Content starts

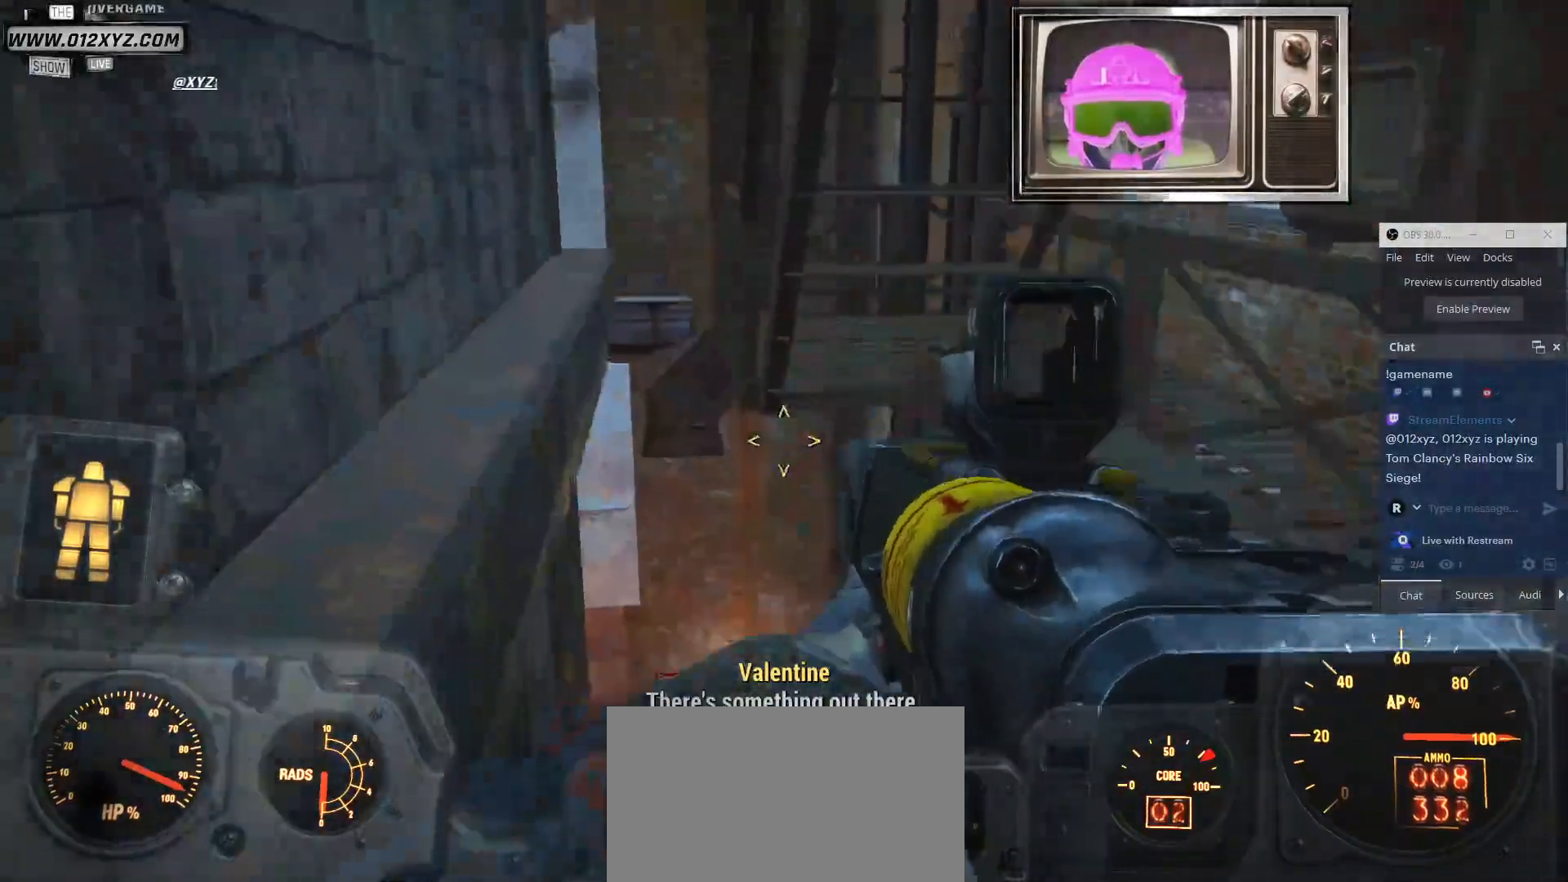
{"keys": ["d", "w"], "mouse": [], "events": [[300, "w", "down"]]}
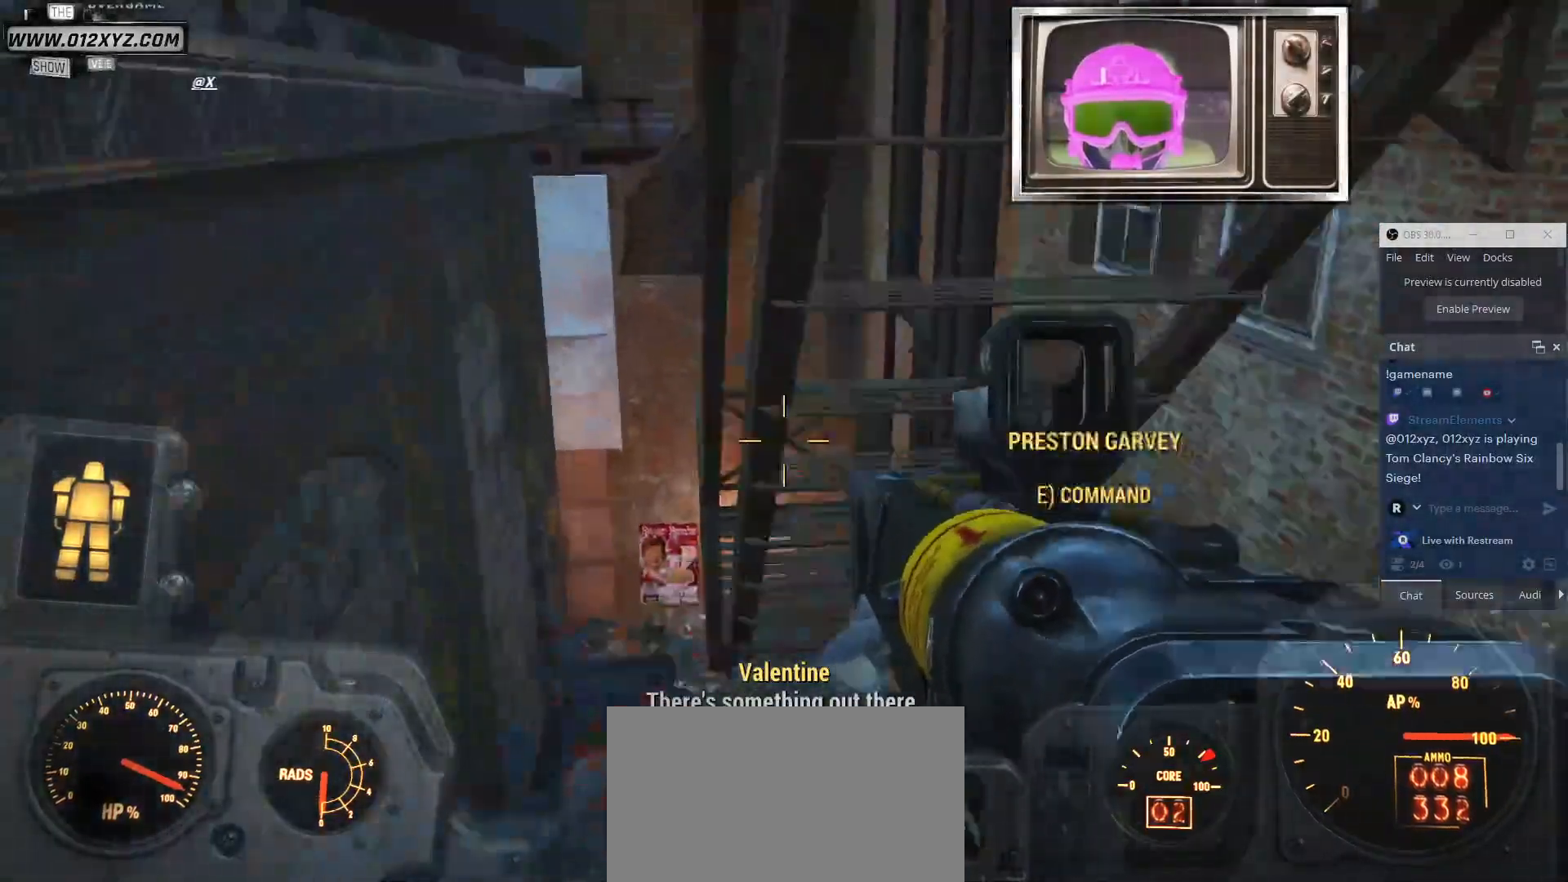
{"keys": ["d"], "mouse": [], "events": [[400, "w", "up"]]}
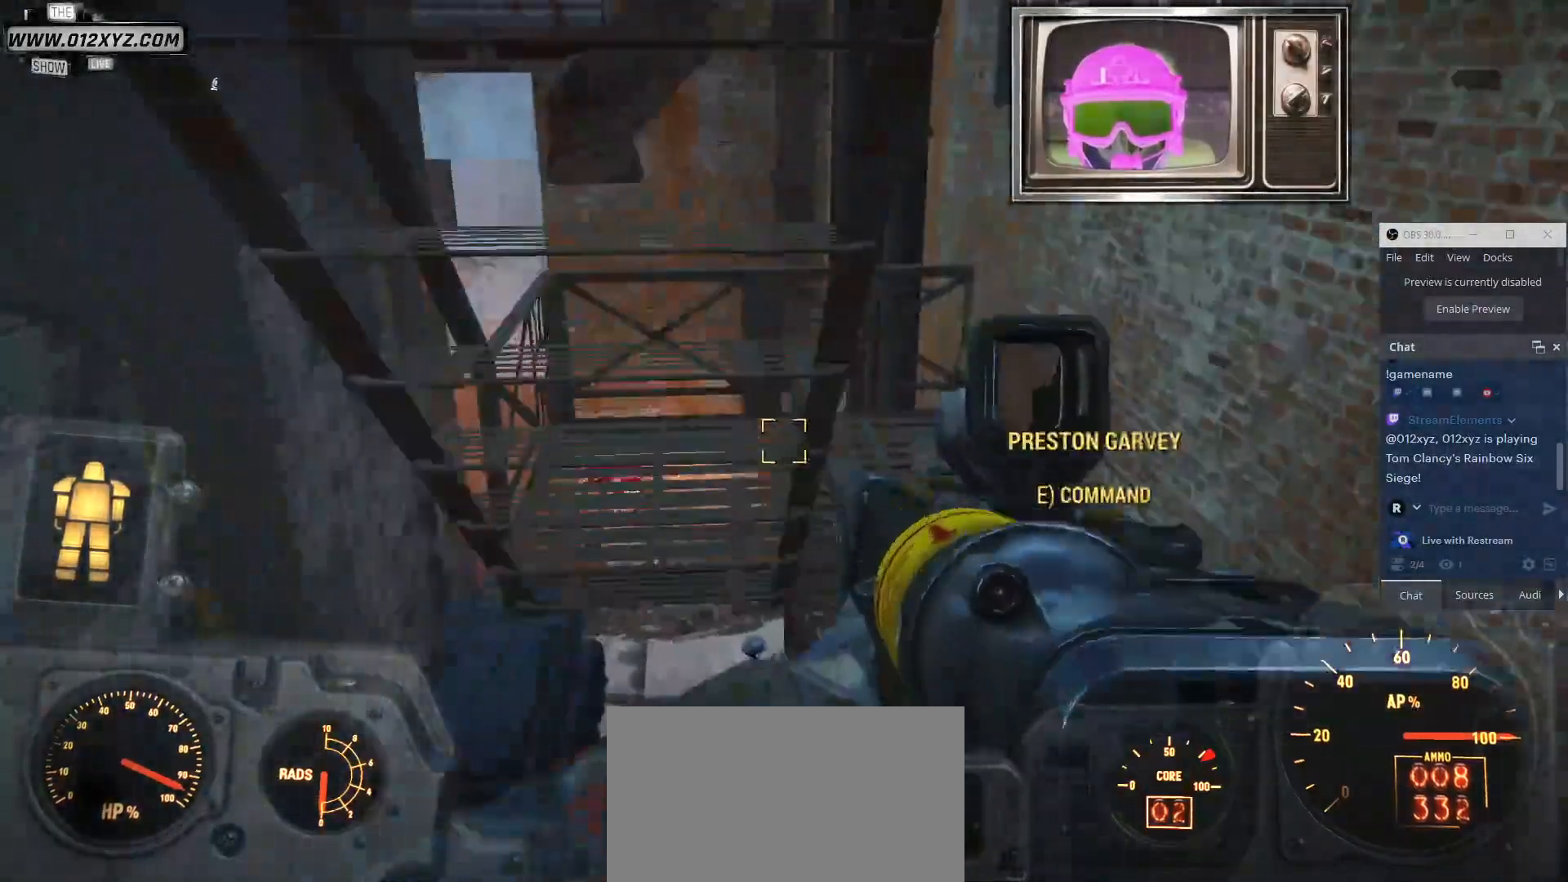
{"keys": ["d"], "mouse": [], "events": []}
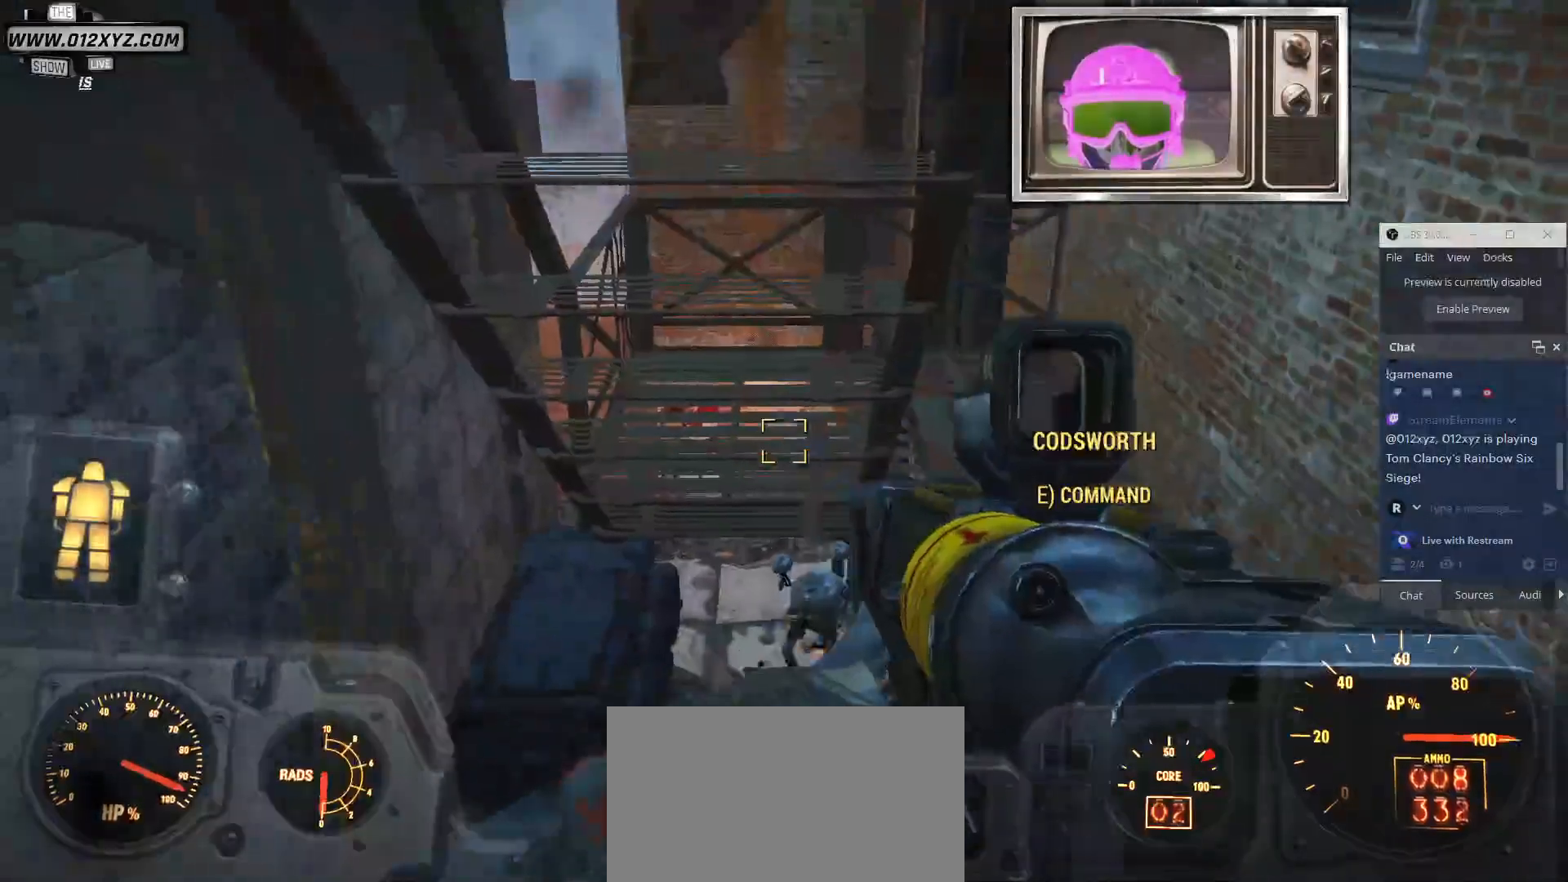
{"keys": ["w"], "mouse": [], "events": [[100, "w", "down"], [300, "d", "up"], [333, "space", "down"], [433, "space", "up"]]}
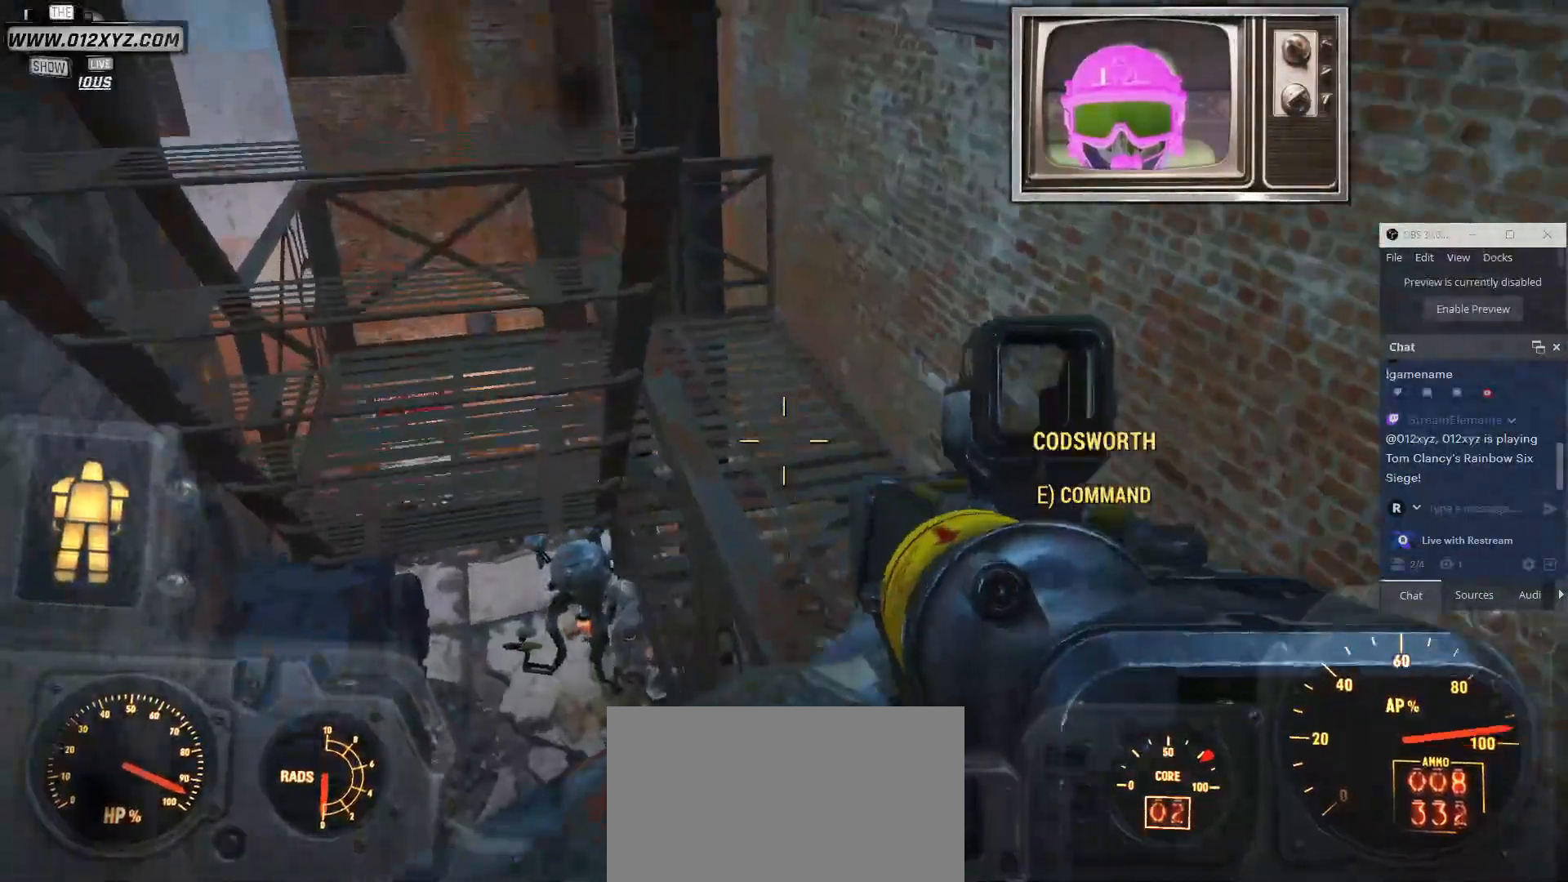
{"keys": ["d"], "mouse": [], "events": [[100, "d", "down"], [133, "w", "up"]]}
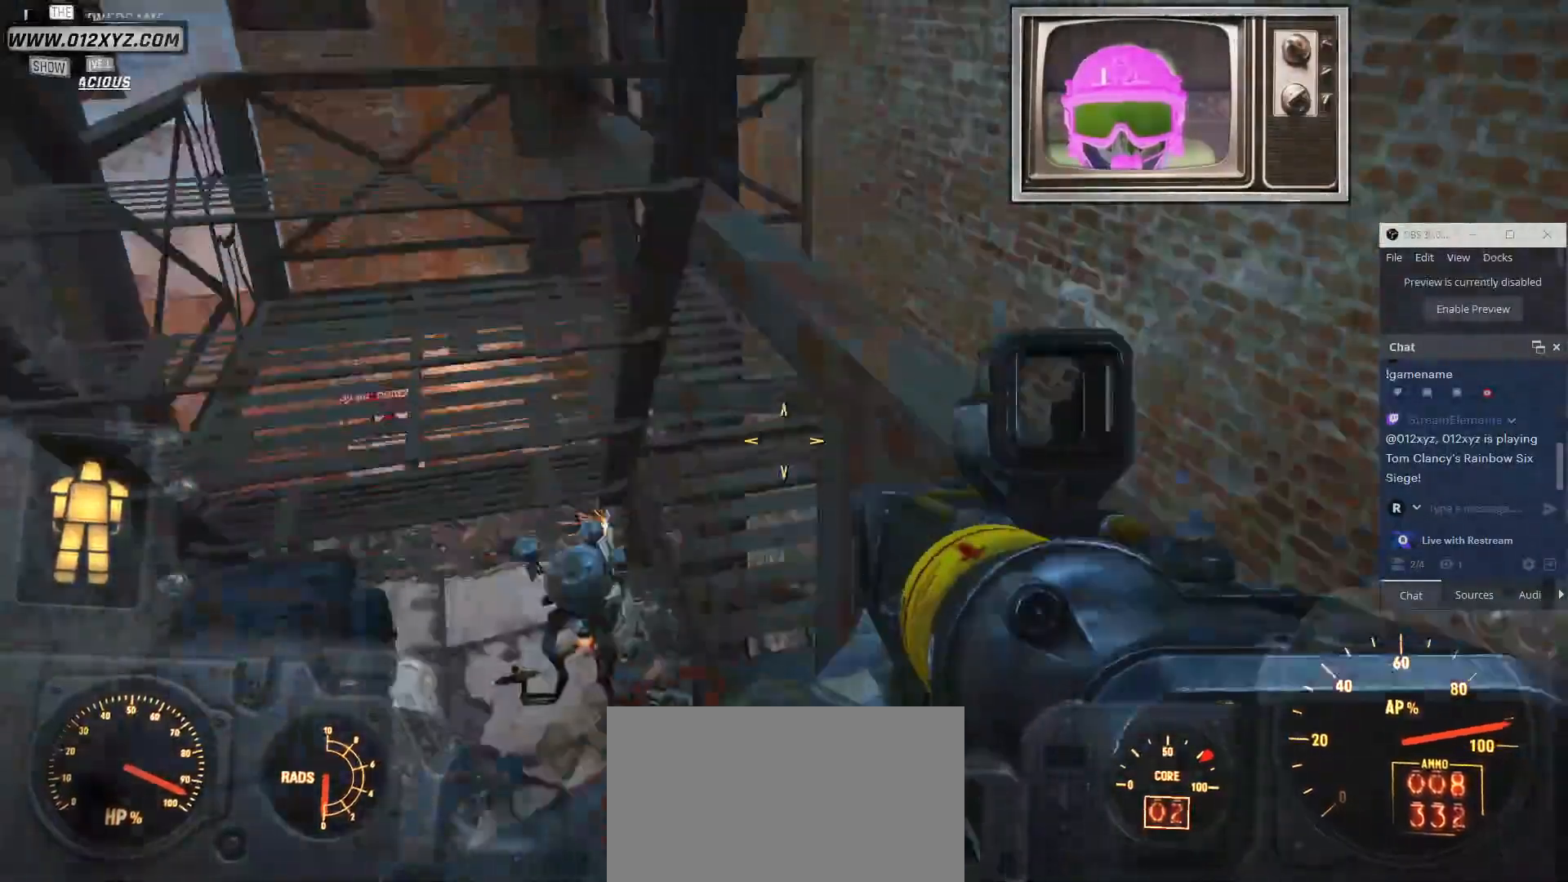
{"keys": ["d", "w"], "mouse": [], "events": [[300, "w", "down"]]}
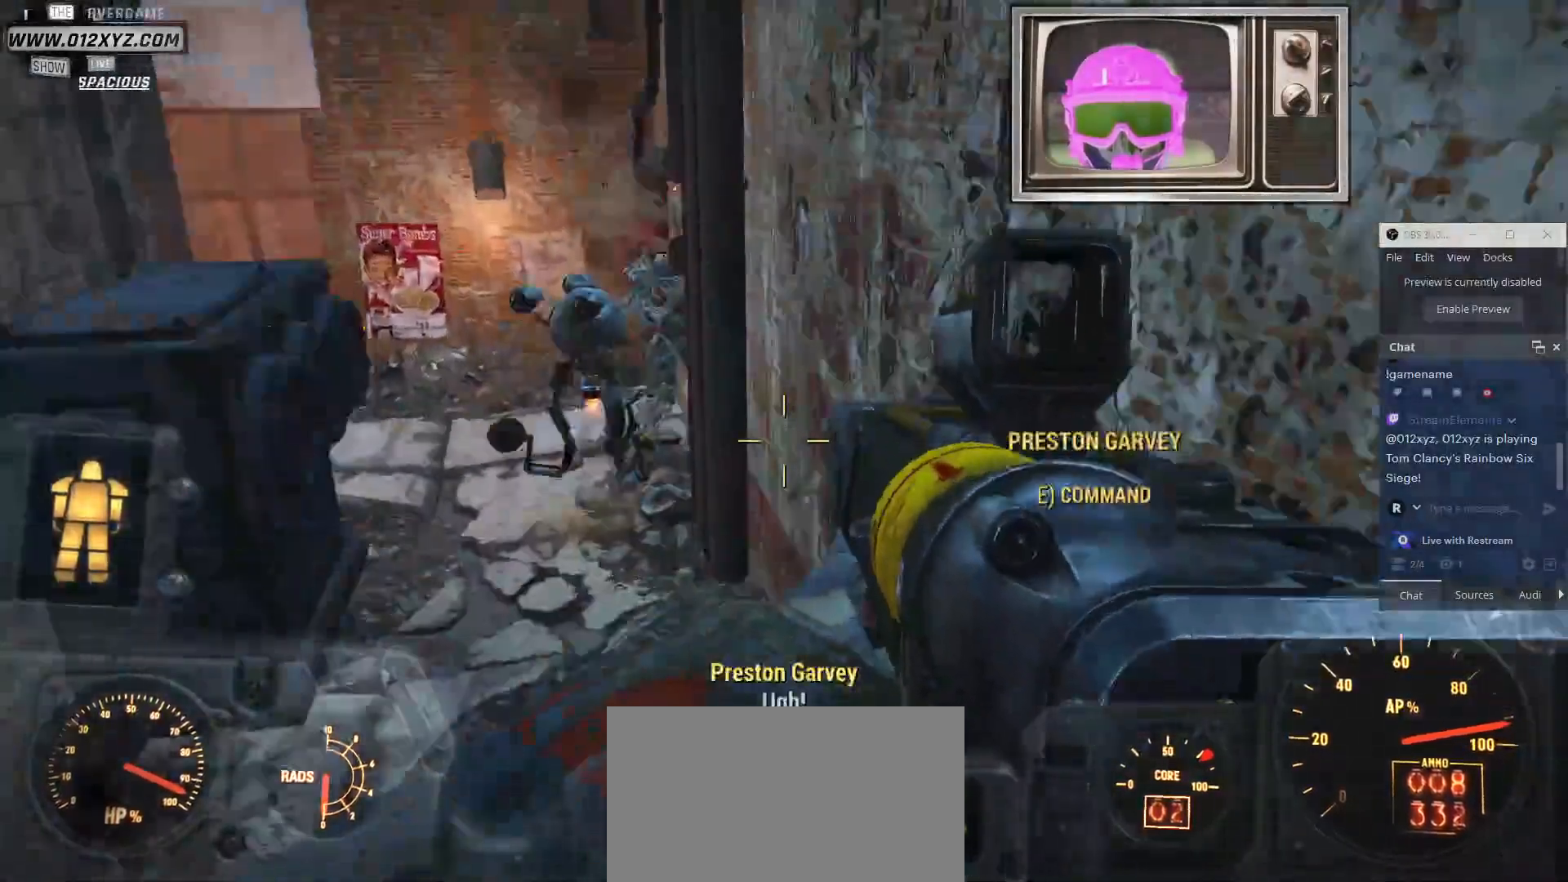
{"keys": ["d", "w"], "mouse": [], "events": []}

Content ends

Description of the task: Quote the data above in full and without alteration; skip the pictures.

Exercise answer:
{"keys": ["d", "w"], "mouse": [], "events": [[300, "w", "down"]]}
{"keys": ["d"], "mouse": [], "events": [[400, "w", "up"]]}
{"keys": ["d"], "mouse": [], "events": []}
{"keys": ["w"], "mouse": [], "events": [[100, "w", "down"], [300, "d", "up"], [333, "space", "down"], [433, "space", "up"]]}
{"keys": ["d"], "mouse": [], "events": [[100, "d", "down"], [133, "w", "up"]]}
{"keys": ["d", "w"], "mouse": [], "events": [[300, "w", "down"]]}
{"keys": ["d", "w"], "mouse": [], "events": []}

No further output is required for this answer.